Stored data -
________________

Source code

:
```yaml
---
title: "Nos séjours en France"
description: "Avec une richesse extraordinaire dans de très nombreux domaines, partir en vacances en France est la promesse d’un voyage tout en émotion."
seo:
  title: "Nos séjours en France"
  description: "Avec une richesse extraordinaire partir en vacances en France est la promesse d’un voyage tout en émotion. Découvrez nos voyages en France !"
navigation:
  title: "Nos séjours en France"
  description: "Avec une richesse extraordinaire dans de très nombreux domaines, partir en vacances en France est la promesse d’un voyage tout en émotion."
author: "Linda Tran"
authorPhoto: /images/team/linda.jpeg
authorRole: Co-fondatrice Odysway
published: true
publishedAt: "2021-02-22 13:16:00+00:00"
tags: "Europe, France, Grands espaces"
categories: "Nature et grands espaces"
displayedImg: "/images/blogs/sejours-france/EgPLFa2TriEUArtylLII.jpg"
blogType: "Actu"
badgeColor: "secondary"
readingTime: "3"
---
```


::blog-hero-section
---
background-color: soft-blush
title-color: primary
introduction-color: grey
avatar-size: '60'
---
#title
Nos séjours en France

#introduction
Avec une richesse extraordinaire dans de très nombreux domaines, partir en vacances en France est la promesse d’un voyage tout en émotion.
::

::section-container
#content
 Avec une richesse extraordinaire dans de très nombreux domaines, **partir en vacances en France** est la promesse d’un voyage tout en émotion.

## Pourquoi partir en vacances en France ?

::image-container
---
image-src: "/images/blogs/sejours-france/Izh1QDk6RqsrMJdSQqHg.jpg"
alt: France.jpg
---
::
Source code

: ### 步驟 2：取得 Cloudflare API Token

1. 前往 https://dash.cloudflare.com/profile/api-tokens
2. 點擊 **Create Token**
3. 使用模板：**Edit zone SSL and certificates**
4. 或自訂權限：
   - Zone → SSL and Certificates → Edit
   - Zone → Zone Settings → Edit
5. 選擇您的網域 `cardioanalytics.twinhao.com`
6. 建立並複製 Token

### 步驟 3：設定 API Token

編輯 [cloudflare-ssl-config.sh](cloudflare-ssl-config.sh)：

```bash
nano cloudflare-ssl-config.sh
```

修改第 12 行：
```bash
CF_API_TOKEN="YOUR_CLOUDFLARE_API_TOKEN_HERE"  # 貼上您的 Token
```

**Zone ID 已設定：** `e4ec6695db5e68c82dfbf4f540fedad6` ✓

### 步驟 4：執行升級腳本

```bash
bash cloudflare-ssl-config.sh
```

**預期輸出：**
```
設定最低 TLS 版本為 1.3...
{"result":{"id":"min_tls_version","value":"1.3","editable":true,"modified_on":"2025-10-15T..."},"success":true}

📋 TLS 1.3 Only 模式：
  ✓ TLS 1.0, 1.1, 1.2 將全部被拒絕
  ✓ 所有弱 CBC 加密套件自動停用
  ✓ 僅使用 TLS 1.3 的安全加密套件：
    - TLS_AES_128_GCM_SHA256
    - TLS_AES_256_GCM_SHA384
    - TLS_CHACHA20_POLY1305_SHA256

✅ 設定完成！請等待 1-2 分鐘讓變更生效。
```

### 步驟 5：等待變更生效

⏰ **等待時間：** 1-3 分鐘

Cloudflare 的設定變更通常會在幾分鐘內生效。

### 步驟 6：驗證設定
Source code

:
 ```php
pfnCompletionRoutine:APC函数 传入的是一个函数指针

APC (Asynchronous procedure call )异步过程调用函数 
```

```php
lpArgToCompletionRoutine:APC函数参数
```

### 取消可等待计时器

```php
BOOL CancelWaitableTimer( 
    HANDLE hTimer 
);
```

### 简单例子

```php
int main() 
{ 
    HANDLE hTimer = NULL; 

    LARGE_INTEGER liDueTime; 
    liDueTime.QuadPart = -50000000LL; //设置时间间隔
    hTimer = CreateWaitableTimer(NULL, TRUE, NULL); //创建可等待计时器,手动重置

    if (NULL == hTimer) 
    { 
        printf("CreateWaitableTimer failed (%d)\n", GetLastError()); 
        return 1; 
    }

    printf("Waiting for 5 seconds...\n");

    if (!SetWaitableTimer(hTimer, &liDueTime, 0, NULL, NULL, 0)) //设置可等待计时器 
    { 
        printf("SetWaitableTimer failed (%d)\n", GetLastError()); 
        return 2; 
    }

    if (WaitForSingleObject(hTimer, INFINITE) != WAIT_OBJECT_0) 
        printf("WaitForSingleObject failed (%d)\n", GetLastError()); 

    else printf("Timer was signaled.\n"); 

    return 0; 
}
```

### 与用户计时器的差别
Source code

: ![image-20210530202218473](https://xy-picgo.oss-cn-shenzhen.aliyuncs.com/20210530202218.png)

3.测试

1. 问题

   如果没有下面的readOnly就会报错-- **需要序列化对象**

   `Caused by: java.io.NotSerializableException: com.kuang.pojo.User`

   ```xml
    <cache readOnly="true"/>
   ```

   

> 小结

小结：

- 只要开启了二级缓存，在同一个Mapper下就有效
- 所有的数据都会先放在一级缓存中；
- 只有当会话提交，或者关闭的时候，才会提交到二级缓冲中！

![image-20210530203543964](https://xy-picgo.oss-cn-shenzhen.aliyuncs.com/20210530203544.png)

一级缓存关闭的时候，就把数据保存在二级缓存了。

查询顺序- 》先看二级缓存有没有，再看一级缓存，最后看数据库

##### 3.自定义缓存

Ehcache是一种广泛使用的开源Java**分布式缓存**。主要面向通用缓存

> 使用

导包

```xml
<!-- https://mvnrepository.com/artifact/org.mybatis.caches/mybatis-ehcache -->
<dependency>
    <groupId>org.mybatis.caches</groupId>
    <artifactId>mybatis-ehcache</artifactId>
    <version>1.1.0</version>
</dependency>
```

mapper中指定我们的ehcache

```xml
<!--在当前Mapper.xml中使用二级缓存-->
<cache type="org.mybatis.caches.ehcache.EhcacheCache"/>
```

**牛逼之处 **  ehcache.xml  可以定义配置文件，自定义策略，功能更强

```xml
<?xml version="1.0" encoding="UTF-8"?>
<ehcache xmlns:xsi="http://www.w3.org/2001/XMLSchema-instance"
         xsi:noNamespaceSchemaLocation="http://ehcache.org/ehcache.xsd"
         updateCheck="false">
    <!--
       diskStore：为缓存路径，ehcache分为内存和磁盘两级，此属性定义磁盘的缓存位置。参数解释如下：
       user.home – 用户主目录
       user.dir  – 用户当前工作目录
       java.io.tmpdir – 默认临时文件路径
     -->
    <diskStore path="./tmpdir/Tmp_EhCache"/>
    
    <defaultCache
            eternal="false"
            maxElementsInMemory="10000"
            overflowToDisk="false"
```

________________

The word to look for is "images"; copy out every line of the entries that holds it.

authorPhoto: /images/team/linda.jpeg
displayedImg: "/images/blogs/sejours-france/EgPLFa2TriEUArtylLII.jpg"
image-src: "/images/blogs/sejours-france/Izh1QDk6RqsrMJdSQqHg.jpg"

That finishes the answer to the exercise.